◆ Assignment ◆
Please transcribe the entries exactly and omit the images they contain.

◆ Stored records ◆
= Beginning of Section =

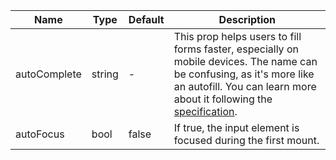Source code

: | Name            | Type    | Default | Description                                                                                 |
|-----------------|---------|---------|---------------------------------------------------------------------------------------------|
| autoComplete    | string  | -       | This prop helps users to fill forms faster, especially on mobile devices. The name can be confusing, as it's more like an autofill. You can learn more about it following the [specification](#). |
| autoFocus       | bool    | false   | If true, the input element is focused during the first mount.                              |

= End of Section =

◆ Task solution ◆
Source code

: | Name            | Type    | Default | Description                                                                                 |
|-----------------|---------|---------|---------------------------------------------------------------------------------------------|
| autoComplete    | string  | -       | This prop helps users to fill forms faster, especially on mobile devices. The name can be confusing, as it's more like an autofill. You can learn more about it following the [specification](#). |
| autoFocus       | bool    | false   | If true, the input element is focused during the first mount.                              |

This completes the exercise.